Not much to disagree with there, but the real danger for the arts is the assumption that “real economists” will come out on the side of the arts. What’s needed is a dialogue – as clearly spelt out here – and that might require a little more humility on the side of the arts, as well as a more intelligent approach to cultural economics.

Is cultural regeneration classless?

I’m grateful to Triston Wallace and his blog here, which has prompted this short reflection on culture and class.

Some years ago, Richard Florida’s concept of the Creative Class was all the vogue – the idea of a whole stratum of society, a ‘class’ of artists, teachers, and a mix of other very broadly creative professionals, which was beginning to congregate in a number of US cities and generating economic growth and urban regeneration.  Florida made much of the tolerance and diversity which characterised this group.

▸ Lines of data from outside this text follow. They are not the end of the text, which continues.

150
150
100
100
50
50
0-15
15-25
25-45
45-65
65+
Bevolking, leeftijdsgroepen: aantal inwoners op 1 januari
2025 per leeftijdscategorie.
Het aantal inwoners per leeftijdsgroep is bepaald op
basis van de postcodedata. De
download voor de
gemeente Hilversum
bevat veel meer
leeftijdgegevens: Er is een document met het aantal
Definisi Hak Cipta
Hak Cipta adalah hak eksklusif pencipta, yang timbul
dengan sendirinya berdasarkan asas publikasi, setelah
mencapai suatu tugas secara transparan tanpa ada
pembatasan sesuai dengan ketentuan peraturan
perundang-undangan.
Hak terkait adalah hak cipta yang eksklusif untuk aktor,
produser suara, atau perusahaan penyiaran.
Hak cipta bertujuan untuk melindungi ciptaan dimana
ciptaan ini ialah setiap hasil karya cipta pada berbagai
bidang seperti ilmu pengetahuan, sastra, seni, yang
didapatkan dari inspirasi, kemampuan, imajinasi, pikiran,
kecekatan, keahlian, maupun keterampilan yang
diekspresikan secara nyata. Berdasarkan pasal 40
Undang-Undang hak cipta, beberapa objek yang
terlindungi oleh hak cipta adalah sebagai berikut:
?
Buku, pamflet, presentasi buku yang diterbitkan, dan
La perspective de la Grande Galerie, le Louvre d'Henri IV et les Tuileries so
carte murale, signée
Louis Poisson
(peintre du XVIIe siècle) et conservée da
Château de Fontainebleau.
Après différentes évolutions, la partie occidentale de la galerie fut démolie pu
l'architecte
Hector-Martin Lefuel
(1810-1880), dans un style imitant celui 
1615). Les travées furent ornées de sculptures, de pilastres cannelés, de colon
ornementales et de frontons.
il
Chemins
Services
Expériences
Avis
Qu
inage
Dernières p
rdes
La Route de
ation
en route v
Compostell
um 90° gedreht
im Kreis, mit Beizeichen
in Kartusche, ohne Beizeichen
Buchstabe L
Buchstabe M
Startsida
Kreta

I’ve always harboured an anxiety that Florida’s thesis is innately ‘classist’ – celebrating the values of an educated middle-class, while implicitly denigrating the values of traditional working class urban communities.

This doesn’t undermine a core part of his thesis:  that the economic and social dynamic in many of our most successful cities is being shaped by a new group of creative businesses and individuals.  But Florida’s approach stikes me as worryingly straightforward, failing to engage fully with the tensions and community conflicts which cultural regeneration butts up against.

Triston’s piece, referred to above, cites Hoxton – frequently referred to as an example of cultural and creative-led regeneration on the fringes of the city of London.  Hoxton was traditionally a very poor white area of town.  And, the chances are the locals are not as tolerant and diverse as the new creative types moving into their neighbourhood. The transformation of Hoxton into a buzzing creative district will have generated some trickle-down benefits for the local community, in their poor quality social housing.  But to what extent are they, or have they, been involved in the changes taking place.  Are they now setting up their own cultural enterprises, or hanging out in the cool cafes and bars?  Or, more likely, do they continue to experience high unemployment, and shop at places like Iceland?

Too often the ‘creative class’ which transforms neighbourhoods does so at the expense of local people, and sometimes local values and culture.  And, by implication, the values underpinning that cultural transformation are far from tolerant and appear only to engage with ‘diversity’ so long as the diversity does not include the poor (very often white) communities left untouched by the gentrification of the area. That’s the challenge, by the way, in places like Hackney Wick, where it is planned that there will be a creative and digital cluster post-2012.

There are, of course, examples of a more integrated – if not indigenous – cultural-led transformation, and I am certainly not arguing that cultural regeneration, and cultural and creative development are harmful for communities.  Rather, my beef is with Florida and with others who push the importance the concept of the ‘creative class’ but who appear not to have much of a concept of ‘class’ at all.

I’m not sure who it was who once said that ‘urban regeneration begins with poetry and ends with real estate’.  While simplistic, there’s something very profound in here about the disempowering force of urban development which most ‘poets’ would want to resist.